BEGIN COLLECTED DATA

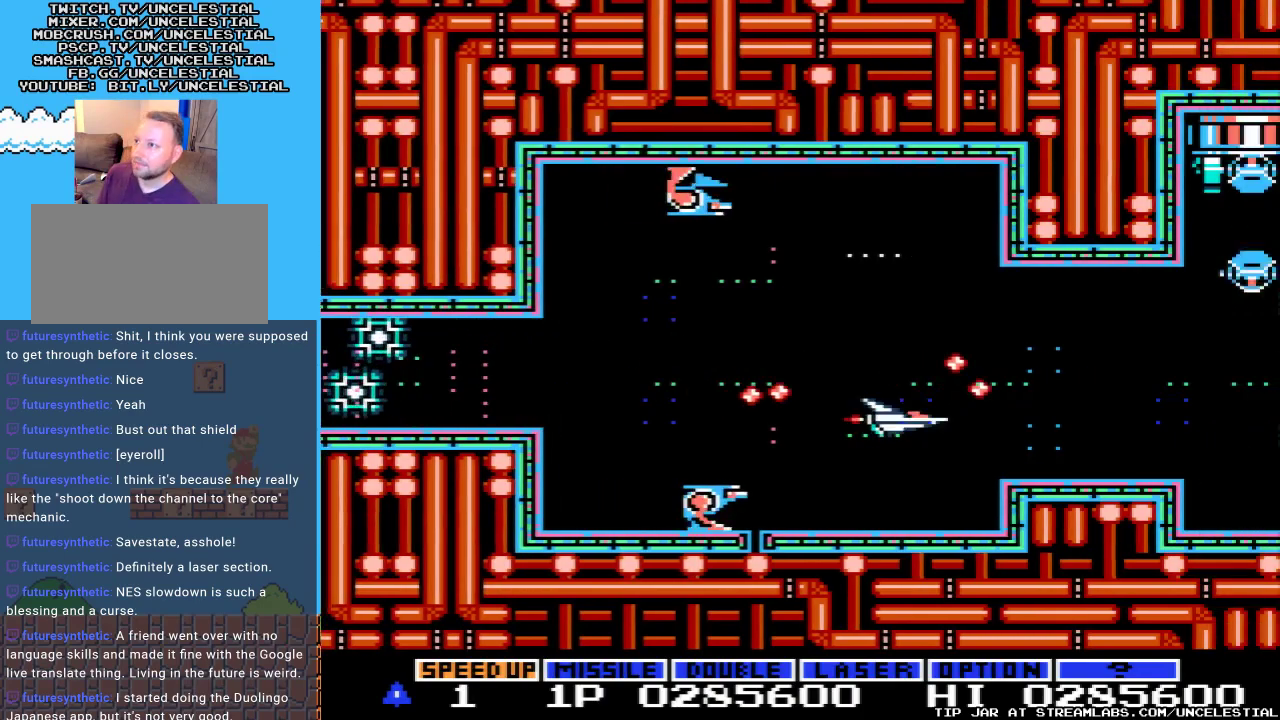
{"buttons": ["A", "DPAD_LEFT"], "events": [[100, "DPAD_DOWN", "down"], [267, "DPAD_DOWN", "up"], [300, "DPAD_LEFT", "down"]]}
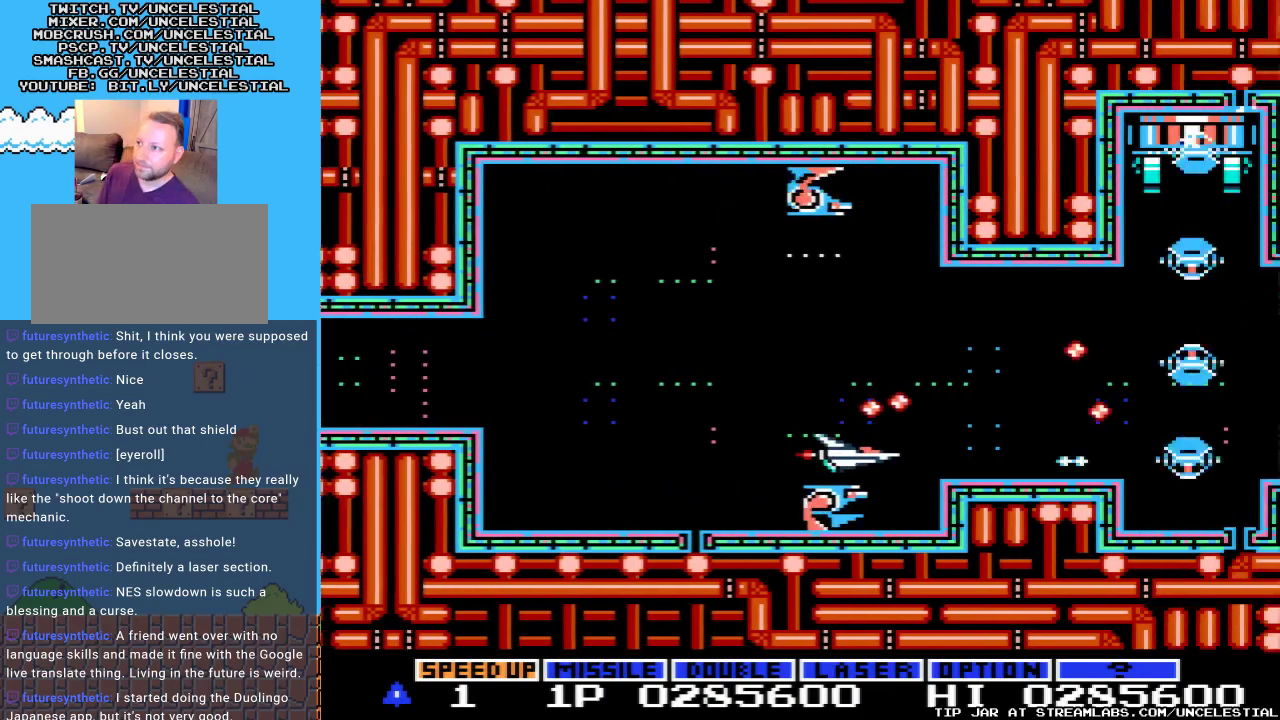
{"buttons": ["A", "DPAD_LEFT"], "events": []}
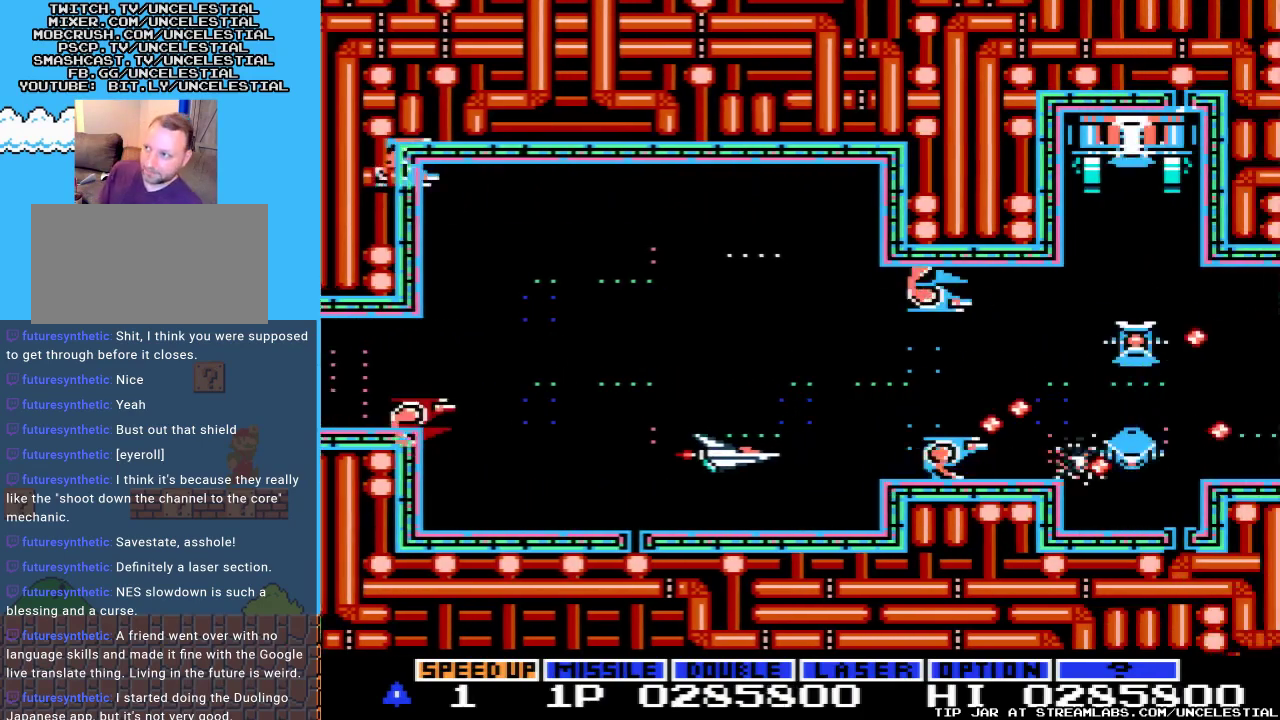
{"buttons": ["A", "DPAD_UP", "DPAD_RIGHT"], "events": [[333, "DPAD_LEFT", "up"], [367, "DPAD_RIGHT", "down"], [367, "DPAD_UP", "down"]]}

END COLLECTED DATA

▶ [TASK BRIEF]: The response consists of the data above printed line for line, with no pictures.

▶ [YOUR SOLUTION]:
{"buttons": ["A", "DPAD_LEFT"], "events": [[100, "DPAD_DOWN", "down"], [267, "DPAD_DOWN", "up"], [300, "DPAD_LEFT", "down"]]}
{"buttons": ["A", "DPAD_LEFT"], "events": []}
{"buttons": ["A", "DPAD_UP", "DPAD_RIGHT"], "events": [[333, "DPAD_LEFT", "up"], [367, "DPAD_RIGHT", "down"], [367, "DPAD_UP", "down"]]}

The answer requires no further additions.